An improved method for determining frequency of multiple variants of SARS-CoV-2 in wastewater using qPCR assays

Abstract

Wastewater-based surveillance has become an effective tool around the globe for indirect monitoring of COVID-19 in communities. Variants of Concern (VOCs) have been detected in wastewater by use of reverse transcription polymerase chain reaction (RT-PCR) or whole genome sequencing (WGS). Rapid, reliable RT-PCR assays continue to be needed to determine the relative frequencies of VOCs and sub-lineages in wastewater-based surveillance programs. The presence of multiple mutations in a single region of the N-gene allowed for the design of a single amplicon, multiple probe assay, that can distinguish among several VOCs in wastewater RNA extracts. This approach which multiplexes probes designed to target mutations associated with specific VOC's along with an intra-amplicon universal probe (non-mutated region) was validated in singleplex and multiplex. The prevalence of each mutation (i.e. VOC) is estimated by comparing the abundance of the targeted mutation with a non-mutated and highly conserved region within the same amplicon. This is advantageous for the accurate and rapid estimation of variant frequencies in wastewater. The N200 assay was applied to monitor frequencies of VOCs in wastewater extracts from several communities in Ontario, Canada in near real time from November 28, 2021 to January 4, 2022. This includes the period of the rapid replacement of the Delta variant with the introduction of the Omicron variant in these Ontario communities in early December 2021. The frequency estimates using this assay were highly reflective of clinical WGS estimates for the same communities. This style of qPCR assay, which simultaneously measures signal from a non-mutated comparator probe and multiple mutation-specific probes contained within a single qPCR amplicon, can be applied to future assay development for rapid and accurate estimations of variant frequencies.

Keywords: Omicron; RT-PCR; SARS-CoV-2; VOC; Wastewater based epidemiology.

Graphical abstract

Fig. 1

N200 assay amplicon with the location of the N200 forward and reverse primers and all probes are shown on a portion of the N gene of the SARS-CoV-2 genome. The sequence, nucleotide numbers, and amino acid displayed are based on the SARS-CoV-2 reference genome (Wuhan; NC_045512.2; figure generated using Benchling.com).

Fig. 2

SARS-CoV-2 signal measured in municipal wastewater using the N200 assay with the Universal probe in a multiplexed rection (Log scale, copies/mL).

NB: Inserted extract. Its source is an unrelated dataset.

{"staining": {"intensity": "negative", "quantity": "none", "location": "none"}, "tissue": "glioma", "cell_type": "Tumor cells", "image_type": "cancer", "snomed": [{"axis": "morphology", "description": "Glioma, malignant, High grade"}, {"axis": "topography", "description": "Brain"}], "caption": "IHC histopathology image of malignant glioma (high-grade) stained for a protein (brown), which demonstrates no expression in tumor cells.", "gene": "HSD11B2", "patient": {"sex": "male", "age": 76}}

Some samples were included that were above the limit of detection (LOD) but below the limit of quantification (LOQ) as indicated in the figure. Samples from the Peel (GE Booth and Clarkson), York (Humber AMF and Warden) and Waterloo (Waterloo and Kitchener) Regions were collected during the period encompassing both the introduction of Omicron into these communities and the concomitant reduction of the endemic Delta VOC.

Fig. 3

Application of the N200 assay to monitor the relative abundance (%) of the mutations R203M (black circles- presumed Delta) or R203K + G204R (grey squares – presumed Omicron) in municipal wastewater influent. Influent was collected from the Region of Peel (A, B), York Region (C, D) and Waterloo Region (E, F) using composite (A–B, D–F) and grab (C) sampling. Lines drawn spline smoothed curve calculated using GraphPad PRISM (v 9.5.0).

Fig. 4

Comparison of whole genome sequencing (WGS) data from clinical samples (triangles) and qPCR wastewater data (squares) during the transition from Delta (blue) to Omicron (red) in each of three regions; Peel Public Health (A), York Region Public Health (B), and Region of Waterloo Public Health (C). Clinical whole genome sequencing data points represent the frequency of each variant over a four-week period within a single public health unit. Wastewater qPCR data points represent the mean frequency of each variant at all sites assessed within a region within the same four-week period. The date on the x-axis represents the end of the four-week period.